Ada Lovelace Writes a Computer Program

Ada Lovelace (1815–1852)

“What do you get when you combine a scientifically minded, logical mother with a free-spirited, poetically gifted father? You get Augusta Ada King-Noel, Countess of Lovelace, better known as Ada Lovelace—a British woman of the Industrial Age who used her unusual background and lineage to contribute to the cutting-edge technology of her day: the steam-powered Babbage difference engine.

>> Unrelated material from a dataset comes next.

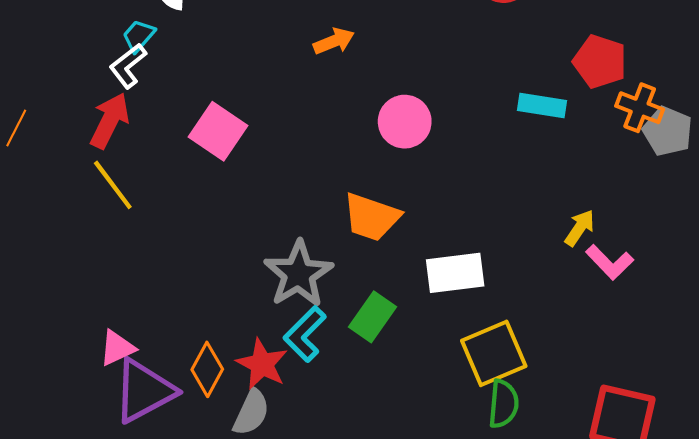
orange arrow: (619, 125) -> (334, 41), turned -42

Her mother was Lady Anne Isabella Milbanke Byron (1792–1860), and her father was the famous poet and notorious philanderer, Lord Byron (1788–1824). Lady Anne kicked Lord Byron out of the house when Ada was just five weeks old; Ada never met him. Determined to keep any trace of Lord Byron out of Ada’s life, she committed her daughter to a rigorous education in mathematics and science. Private tutors filled Ada’s days, including the Scottish science writer Mary Somerville, who introduced Ada to Charles Babbage at a dinner party.

At the party, Babbage unveiled a small prototype of his difference engine. Ada was captivated and wanted to know details of how it worked. That conversation was the first of many, which eventually led Babbage to show Ada the blueprints for his follow-up invention, the analytical engine. With her curious, creative mind and mature understanding of mathematics, she was commissioned to translate from French (at the time, a primary language of science) the lecture notes of Italian statesman Luigi Menabrea (1809–1896), who attended a talk Babbage gave on the analytical engine, and to add notes and ideas of her own. This she published in Scientific Memoirs, an early science journal, in 1843.

In that article appears Ada’s algorithm and detailed instructions for making Babbage’s machine compute Bernoulli numbers. This is generally regarded as one of the first published computer programs.

In recognition of her talents and influence on computer science, in 1979 the US Department of Defense named the Ada computer language after her.”

SEE ALSO The Jacquard Loom (1801)

Watercolor portrait of Ada Lovelace, by Alfred Edward Chalon, c. 1840. Lovelace worked with Charles Babbage on the analytical engine, for which she designed the world’s first computer program.